By contrast, Chicago's Belt Railway is one of the grandest of all short lines. It runs on 28 miles of mainline route and more than 300 miles of switching tracks. Its switching terminal, known as the Clearing Yards and located just south of Midway Airport, was built in the late 1800s, and is the busiest in the nation, said Tim Coffey, the Belt Railway's general counsel. Each year, Coffey said, the Belt Railway switches more than 1 million train cars onto different lines, and another million cars go over its tracks.

"Everything meets here," Coffey said.

But Illinois Railnet might be the romantic image that most rail buffs think of when they dream of short lines. It was formed in 1997 when its parent company, Bedford, Texas-based North American RailNet Inc., purchased the Montgomery-Streator line from what is now Burlington Northern Sante Fe Corp. A second 23-mile stretch between Rochelle and Rockford was added later.

Ted Bissen, now 56, a former manager at Burlington Northern, came out of retirement to seize the opportunity to run Illinois Railnet for North American RailNet, which owns five other short line railroads.

Now Bissen oversees a railroad with 14 other employees from his Ottawa office in a renovated brick railroad depot built in 1917.

On Mondays and Thursdays, Bissen leaves his office and walks two blocks to the Illinois River, where he lowers the bridge so a train can pass over the river to deliver lumber and an ingredient for manufacturing glass to businesses in Streator.

The RailNet short line is appreciated by such companies as U.S. Silica Co., a Berkeley Springs, W.Va.-based company that operates one of the world's largest sand mines in Ottawa.

Rail transport is crucial to U.S. Silica's business because trucks can cost as much as four times as much to carry the sand to some locations, said Jerry Calkins, a customer service manager at U.S. Silica. Without RailNet's link to Burlington Northern, U.S. Silica might not be able to reach its customers in California and Mexico economically, he said.

Above and beyond the logistics, customers say good short lines are impressive for the accessibility and personal passion demonstrated by the people who run them.

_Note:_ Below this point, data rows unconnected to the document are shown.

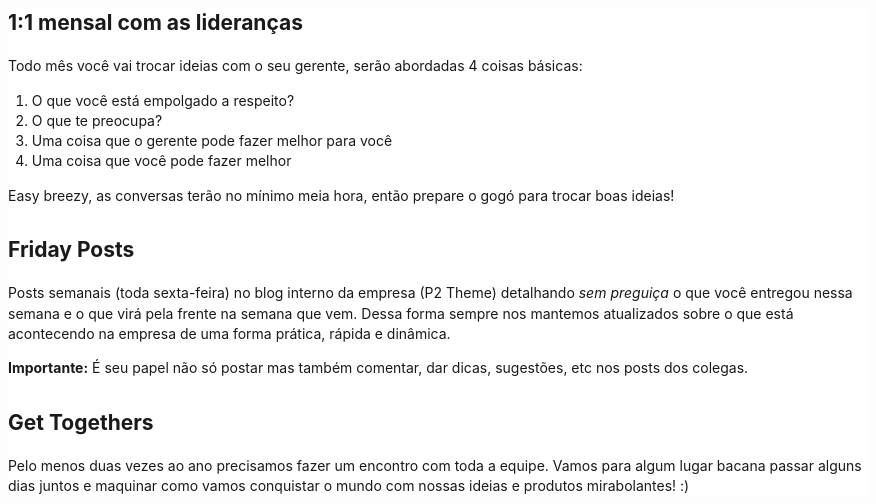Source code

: ## 1:1 mensal com as lideranças
Todo mês você vai trocar ideias com o seu gerente, serão abordadas 4 coisas
básicas:

1. O que você está empolgado a respeito?
2. O que te preocupa?
3. Uma coisa que o gerente pode fazer melhor para você
4. Uma coisa que você pode fazer melhor

Easy breezy, as conversas terão no mínimo meia hora, então prepare o gogó
para trocar boas ideias!

## Friday Posts
Posts semanais (toda sexta-feira) no blog interno da empresa (P2 Theme)
detalhando *sem preguiça* o que você entregou nessa semana e o que virá pela
frente na semana que vem.
Dessa forma sempre nos mantemos atualizados sobre o que está acontecendo na
empresa de uma forma prática, rápida e dinâmica.

**Importante:**
É seu papel não só postar mas também comentar, dar dicas, sugestões, etc nos
posts dos colegas.

## Get Togethers
Pelo menos duas vezes ao ano precisamos fazer um encontro com toda a equipe.
Vamos para algum lugar bacana passar alguns dias juntos e maquinar como vamos
conquistar o mundo com nossas ideias e produtos mirabolantes! :)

"When you're dealing with a short line, they're your right hand," said Tom Mitropoulos, vice president of transportation for the Wedron Silica Co., based in Wedron, which ships about 5,000 train cars of silica sand along Illinois RailNet a year. "If nobody's around, Ted will jump on a locomotive and take care of business."

Maura Webber is a Chicago-based business writer.

***

TRACKS OF HISTORY

The O'Hare of trains. In 1882 John B. Brown, a real estate magnate, recognized the need for a terminal railroad in Chicago. In four years, a series of connecting railroads formed a belt line linking every major railroad in the city. Today the Belt Railway Co. of Chicago claims to be the busiest switching terminal in the country.

Disaster strikes. In 1887, a train wreck on the Toledo, Peoria & Western killed 81 and injured more than 300 people in Chatsworth, Ill. That line is now owned by Boca Raton, Fla.-based RailAmerica Inc., one of the largest owners of short lines.

A presidential run. The normally freight-toting Elgin, Joliet & Eastern short line dispatched a special passenger train on June 3, 1903, to carry President Theodore Roosevelt from Aurora to Joliet, for a school dedication. Metra is now considering running passenger service along the line.